- Problem description: In the thread on DNS-01 validation, reproduce the passage verbatim, starting with "I can't have" and going on through "That seems unlikely.".

- Text to read:
--------------------
DNS-01 validation: what about a 'race condition'?

I have been wondering. Suppose I have two servers that each require the same wildcard certificate for *.example.com,example.com. I need DNS-01 validation for that and for that nonces are written into _acme-challenge.example.com which is CNAME'd to <subdomainkey>.<acmednssubdomain>.example.com where <acmednssubdomain>.example.com has a NS record point to the DNS server that handles the TXT query (in my case my own self-hosted acme-dns service).

But what happens when both servers concurrently make a request? The CA delivers a different nonce to both and both certbot-or-whatevers write this in the TXT record for the CA to check, one overwriting the other?

I can't have two different CNAMEs from _acme-challenge.example.com.
I can give the different systems access to the same credentials of the DNS to put the TXT records in during validation — in my case acme-dns — but that produces a race condition in those validations
Unless LE CA handles this by noticing concurrent requests and sending identical nonces to both validation requesters. That seems unlikely.

I can of course make sure I renew them about a month apart, which makes the chance of a clash small. So far, I haven't encountered this race condition since I have been using DNS-01 validation for a wildcard (GoDaddy API until recently when they shut it down for everyone with less than 50 domains), but I am curious what the mechanism is.

I must add that I quite of like renewal of the certs on different servers being out of sync in renewal. It saved me just this month when GoDaddy pulled that stunt. One ran out, but I could (until I had fixed renewal/issuing) copy the other one over by hand to keep the system alive. So, the chance to run into this will be small.

In your example, there is only one CNAME for _acme-challenge.example.com pointing to the fulldomain field from the first acme-dns registration.

You would need to copy or sync that registration info with both servers. When they each renew, they'll each get a different set of challenge data to publish and they'll publish all 4 records to that single acme-dns registration.

Some might argue that since you're already sync'ing the acme-dns registration data, you may also want to sync the ACME account info between the servers as well a minor optimization. If you then stagger the renewal schedules it would mean the second server won't be challenged if the first server was successful due to validation caching on the CA side. (Note: CA validation caching is not officially part of the spec and shouldn't be relied upon to work the same way forever)

3 Likes

DNS perfectly allows multiple TXT RRs present for the same hostname.

Also, a "nonce" is something different than what to put in the TXT RR. Officially it's the key authorization of the token that goes into the TXT RR, but often it's just called "token". (Although the latter is technically also incorrect.) The term "nonce" is used in the lower level protocol communications to protect agains replay attacks.
--------------------
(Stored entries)
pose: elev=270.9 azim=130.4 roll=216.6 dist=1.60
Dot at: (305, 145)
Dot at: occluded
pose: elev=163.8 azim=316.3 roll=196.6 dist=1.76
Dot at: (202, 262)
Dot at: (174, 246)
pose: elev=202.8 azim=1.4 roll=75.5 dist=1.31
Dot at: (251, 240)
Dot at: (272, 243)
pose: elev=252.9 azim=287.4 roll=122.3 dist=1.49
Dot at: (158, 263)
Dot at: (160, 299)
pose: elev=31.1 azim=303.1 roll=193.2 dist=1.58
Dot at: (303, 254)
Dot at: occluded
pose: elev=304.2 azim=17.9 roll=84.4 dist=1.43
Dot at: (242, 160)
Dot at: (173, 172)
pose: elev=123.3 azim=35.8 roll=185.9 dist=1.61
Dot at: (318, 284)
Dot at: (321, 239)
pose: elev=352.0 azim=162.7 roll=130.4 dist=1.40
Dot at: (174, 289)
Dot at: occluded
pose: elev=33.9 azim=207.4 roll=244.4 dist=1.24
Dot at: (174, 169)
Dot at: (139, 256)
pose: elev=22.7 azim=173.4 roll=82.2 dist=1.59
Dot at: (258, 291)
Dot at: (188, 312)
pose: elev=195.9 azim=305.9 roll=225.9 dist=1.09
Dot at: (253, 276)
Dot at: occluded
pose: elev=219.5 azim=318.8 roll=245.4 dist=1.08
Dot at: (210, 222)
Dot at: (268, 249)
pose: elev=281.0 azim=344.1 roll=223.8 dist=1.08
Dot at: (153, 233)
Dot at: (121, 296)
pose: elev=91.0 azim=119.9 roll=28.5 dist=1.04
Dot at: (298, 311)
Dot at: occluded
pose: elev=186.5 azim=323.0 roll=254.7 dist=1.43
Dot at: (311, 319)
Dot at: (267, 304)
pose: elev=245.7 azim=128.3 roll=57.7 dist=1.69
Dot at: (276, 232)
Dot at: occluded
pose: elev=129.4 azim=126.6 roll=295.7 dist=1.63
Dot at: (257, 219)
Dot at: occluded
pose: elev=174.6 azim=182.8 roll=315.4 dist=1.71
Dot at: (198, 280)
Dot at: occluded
--------------------
- Written answer:
I can't have two different CNAMEs from _acme-challenge.example.com.
I can give the different systems access to the same credentials of the DNS to put the TXT records in during validation — in my case acme-dns — but that produces a race condition in those validations
Unless LE CA handles this by noticing concurrent requests and sending identical nonces to both validation requesters. That seems unlikely.